Thursday 29 April 2010

PACE Rapporteur on Interlaken

The rapporteur of the Committee on Legal Affairs and Human Rights of the Parliamentary Assembly, Mrs Marie-Louise Bemelmans Videc, has drafted a report which is the basis of the Assembly's reaction to the Interlaken Conference. The Assembly's resolution (no. 1726) was adopted today. The report is entitled 'Effective implementation of the European Convention on Human Rights: the Interlaken process'. Although she applauds that the conference has been held, she is also critical of its format:

Not being a habitual participant in such ‘high level conferences’, I found it a pity that no opportunity was provided for a genuine discussion or exchange of views on subjects of importance; the texts prepared ahead of time were simply adopted by consensus. This left me with a flavour of missed opportunities ... as I had come to the Conference with the intention of listening to a real discussion.
Apart from that she calls for increased involvement of national parliaments to turn the primary responsibility for human rigths on the national level into a reality. This is of course a call aimed at her own colleagues, all of which also are members of national parliaments or senates.
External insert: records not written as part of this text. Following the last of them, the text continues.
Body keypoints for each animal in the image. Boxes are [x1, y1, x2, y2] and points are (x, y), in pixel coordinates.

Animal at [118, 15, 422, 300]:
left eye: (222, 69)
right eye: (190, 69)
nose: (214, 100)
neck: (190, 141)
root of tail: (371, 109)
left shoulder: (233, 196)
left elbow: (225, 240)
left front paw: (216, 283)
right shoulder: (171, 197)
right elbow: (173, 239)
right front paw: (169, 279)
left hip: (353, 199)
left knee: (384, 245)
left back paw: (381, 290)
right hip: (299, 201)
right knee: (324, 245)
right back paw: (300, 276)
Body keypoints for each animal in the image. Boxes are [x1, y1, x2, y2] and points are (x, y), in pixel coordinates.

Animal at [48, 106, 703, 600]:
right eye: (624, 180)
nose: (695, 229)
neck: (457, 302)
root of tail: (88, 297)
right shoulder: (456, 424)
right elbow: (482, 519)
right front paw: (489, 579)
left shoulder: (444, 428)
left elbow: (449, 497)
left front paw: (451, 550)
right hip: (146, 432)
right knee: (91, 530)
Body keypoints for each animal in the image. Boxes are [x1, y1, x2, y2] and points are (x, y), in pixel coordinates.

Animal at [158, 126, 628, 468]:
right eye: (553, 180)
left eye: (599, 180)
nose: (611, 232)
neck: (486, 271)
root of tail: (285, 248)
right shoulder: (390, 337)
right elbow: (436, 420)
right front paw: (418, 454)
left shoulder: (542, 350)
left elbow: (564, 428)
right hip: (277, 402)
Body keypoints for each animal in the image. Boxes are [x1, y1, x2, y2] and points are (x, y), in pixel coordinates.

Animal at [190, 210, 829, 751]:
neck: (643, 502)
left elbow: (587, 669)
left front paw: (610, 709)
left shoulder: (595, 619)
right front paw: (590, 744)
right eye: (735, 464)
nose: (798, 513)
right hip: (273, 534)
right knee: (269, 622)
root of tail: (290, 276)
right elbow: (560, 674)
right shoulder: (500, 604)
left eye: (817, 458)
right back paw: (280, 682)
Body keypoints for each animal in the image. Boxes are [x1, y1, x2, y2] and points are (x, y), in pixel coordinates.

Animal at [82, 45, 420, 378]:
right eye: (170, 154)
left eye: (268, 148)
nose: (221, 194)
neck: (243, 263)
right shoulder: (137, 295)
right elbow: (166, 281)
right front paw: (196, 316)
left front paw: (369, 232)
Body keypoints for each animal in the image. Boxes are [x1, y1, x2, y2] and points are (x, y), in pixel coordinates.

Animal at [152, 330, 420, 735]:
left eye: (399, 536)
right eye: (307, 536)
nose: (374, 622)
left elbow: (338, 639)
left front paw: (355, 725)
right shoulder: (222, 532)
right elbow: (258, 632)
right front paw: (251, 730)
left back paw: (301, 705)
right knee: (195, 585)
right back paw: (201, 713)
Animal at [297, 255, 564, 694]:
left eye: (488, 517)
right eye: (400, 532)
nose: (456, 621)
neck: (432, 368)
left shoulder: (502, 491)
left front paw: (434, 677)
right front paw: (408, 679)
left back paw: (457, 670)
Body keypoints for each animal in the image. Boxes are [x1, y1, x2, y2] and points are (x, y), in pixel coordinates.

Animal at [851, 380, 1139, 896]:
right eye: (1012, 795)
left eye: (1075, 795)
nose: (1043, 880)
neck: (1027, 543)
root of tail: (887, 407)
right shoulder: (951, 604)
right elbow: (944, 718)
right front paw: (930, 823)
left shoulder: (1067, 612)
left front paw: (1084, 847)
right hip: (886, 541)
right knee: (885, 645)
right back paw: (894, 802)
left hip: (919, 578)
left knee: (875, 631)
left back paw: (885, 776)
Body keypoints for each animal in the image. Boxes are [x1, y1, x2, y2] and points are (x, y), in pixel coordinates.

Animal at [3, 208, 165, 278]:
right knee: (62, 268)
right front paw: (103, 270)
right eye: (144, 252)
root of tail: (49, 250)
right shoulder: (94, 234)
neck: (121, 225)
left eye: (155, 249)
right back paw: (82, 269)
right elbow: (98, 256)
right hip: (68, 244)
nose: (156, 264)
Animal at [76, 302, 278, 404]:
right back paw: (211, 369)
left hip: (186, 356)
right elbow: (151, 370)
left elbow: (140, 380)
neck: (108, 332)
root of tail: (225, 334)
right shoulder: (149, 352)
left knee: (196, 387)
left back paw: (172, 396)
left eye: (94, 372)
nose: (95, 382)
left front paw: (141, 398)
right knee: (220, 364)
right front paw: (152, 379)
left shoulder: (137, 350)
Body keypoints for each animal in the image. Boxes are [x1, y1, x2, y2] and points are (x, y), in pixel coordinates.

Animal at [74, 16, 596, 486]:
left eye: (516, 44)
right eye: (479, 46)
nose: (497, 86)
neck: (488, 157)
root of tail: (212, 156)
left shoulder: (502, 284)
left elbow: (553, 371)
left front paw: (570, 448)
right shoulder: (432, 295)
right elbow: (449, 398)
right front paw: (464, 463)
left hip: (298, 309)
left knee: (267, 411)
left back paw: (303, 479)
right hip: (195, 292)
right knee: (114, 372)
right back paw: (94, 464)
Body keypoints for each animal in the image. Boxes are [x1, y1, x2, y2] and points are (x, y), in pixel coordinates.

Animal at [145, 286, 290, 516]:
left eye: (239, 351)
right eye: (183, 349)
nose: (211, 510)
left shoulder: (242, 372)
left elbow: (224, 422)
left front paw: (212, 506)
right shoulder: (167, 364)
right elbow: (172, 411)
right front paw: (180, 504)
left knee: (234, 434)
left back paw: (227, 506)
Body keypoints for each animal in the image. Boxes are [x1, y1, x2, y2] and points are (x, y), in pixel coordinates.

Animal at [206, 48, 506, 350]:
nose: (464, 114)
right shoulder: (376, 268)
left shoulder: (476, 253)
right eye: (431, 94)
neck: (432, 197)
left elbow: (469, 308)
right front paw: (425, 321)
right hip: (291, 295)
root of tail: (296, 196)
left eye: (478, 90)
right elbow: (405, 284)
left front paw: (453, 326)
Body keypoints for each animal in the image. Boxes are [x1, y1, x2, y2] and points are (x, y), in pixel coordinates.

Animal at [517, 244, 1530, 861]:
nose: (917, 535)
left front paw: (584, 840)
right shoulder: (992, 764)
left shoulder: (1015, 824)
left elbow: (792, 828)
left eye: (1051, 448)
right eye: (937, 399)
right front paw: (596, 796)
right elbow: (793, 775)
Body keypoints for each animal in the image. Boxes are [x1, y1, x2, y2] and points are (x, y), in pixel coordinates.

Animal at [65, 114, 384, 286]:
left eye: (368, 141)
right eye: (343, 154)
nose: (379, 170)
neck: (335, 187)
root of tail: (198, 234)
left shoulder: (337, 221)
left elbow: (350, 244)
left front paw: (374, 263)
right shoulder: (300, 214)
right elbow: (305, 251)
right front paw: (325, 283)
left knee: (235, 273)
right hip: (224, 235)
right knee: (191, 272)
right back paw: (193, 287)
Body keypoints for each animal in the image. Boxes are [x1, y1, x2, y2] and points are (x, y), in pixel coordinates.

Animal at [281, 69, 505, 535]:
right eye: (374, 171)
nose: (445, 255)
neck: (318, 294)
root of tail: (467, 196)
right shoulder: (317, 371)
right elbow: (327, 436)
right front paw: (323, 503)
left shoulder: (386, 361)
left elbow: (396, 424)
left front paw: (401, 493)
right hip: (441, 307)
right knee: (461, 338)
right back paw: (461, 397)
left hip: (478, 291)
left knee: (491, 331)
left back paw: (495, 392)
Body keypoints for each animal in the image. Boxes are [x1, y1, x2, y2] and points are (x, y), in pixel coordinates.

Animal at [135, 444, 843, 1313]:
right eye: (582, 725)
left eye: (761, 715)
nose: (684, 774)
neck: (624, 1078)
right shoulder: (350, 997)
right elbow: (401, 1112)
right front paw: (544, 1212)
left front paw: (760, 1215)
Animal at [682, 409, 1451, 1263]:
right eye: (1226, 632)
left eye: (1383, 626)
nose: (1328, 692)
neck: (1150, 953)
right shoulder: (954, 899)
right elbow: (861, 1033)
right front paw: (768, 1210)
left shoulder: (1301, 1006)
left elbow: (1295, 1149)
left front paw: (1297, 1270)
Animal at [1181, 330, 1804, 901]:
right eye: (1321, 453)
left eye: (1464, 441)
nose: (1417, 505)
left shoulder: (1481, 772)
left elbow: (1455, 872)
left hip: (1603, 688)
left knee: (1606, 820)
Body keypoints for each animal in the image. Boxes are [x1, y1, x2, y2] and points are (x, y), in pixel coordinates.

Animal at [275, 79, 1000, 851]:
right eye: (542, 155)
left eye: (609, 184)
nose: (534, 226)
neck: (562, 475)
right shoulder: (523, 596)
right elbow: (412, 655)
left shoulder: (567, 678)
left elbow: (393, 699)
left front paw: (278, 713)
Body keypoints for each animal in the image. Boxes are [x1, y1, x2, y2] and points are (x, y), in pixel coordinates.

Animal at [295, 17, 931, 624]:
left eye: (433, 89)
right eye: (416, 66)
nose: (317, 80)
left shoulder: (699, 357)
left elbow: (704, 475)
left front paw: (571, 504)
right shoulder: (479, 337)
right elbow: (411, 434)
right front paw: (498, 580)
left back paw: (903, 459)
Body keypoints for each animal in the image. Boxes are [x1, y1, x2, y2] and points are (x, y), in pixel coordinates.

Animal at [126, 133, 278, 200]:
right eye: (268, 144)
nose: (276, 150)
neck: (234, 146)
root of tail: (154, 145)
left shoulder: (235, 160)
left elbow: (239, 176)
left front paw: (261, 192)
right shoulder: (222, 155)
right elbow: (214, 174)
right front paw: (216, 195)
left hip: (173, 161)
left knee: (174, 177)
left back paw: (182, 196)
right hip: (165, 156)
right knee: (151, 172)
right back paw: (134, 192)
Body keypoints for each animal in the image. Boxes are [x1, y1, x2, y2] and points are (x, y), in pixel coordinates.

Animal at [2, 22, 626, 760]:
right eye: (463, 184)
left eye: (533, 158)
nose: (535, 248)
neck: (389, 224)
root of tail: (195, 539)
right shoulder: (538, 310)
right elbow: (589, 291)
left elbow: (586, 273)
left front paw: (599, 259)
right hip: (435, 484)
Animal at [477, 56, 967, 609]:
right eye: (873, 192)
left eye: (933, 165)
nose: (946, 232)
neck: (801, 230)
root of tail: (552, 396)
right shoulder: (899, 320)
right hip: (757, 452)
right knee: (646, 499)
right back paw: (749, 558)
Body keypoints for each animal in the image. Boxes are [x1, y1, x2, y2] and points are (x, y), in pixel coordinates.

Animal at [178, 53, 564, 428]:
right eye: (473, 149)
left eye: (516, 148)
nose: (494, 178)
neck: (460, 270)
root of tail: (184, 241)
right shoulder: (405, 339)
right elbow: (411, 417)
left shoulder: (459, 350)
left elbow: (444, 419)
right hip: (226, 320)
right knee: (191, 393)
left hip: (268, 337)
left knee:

Indeed, one can say they could play a key role in persuading their fellow national parliamentarians at home to take a more active role. Another key aspect she points to is the financing of the Council of Europe's activities:

My second – more important – comment concerns member states’ need to give top priority to the Council of Europe’s budgetary predicament, in the light of the now entrenched real zero-growth rate. Here, do we parliamentarians not have an obligation to bring this matter to the attention of our respective countries’ political leaders? The present situation is simply untenable, not to say suicidal. I refer, in particular, to the Assembly’s Opinion 272 (2009) on Budgets of the Council of Europe for the financial year 2010,3 the Secretary General’s Interlaken contribution pinpointing (potential) difficulties in this respect, as well as Mrs Däubler-Gmelin’s observation: “considering that the Court is financed through the Council of Europe’s budget, state contributions are totally inadequate, not to say pathetic (several states’ contributions to the Council of Europe’s budget do not even cover – or only barely – the salary of a single judge on the Court!)”. Between 2003 and 2009 the Court’s budget grew from 35.4 million to 57 million euros. In 2003 the Court accounted for 19% of the Organisation’s ordinary budget, compared with 26.3% in 2009. If, as the Secretary General has indicated, money continues to be transferred from the Council of Europe’s Programmes of Activity budget to the Court, there will soon be no money left for programmes of activity. We must find other solutions. And yet, despite the urgency and imperative necessity for member states to deal with this matter, this subject is not even mentioned in the Interlaken Declaration.
Let's hope her incisive comments will be followed up in a serious way.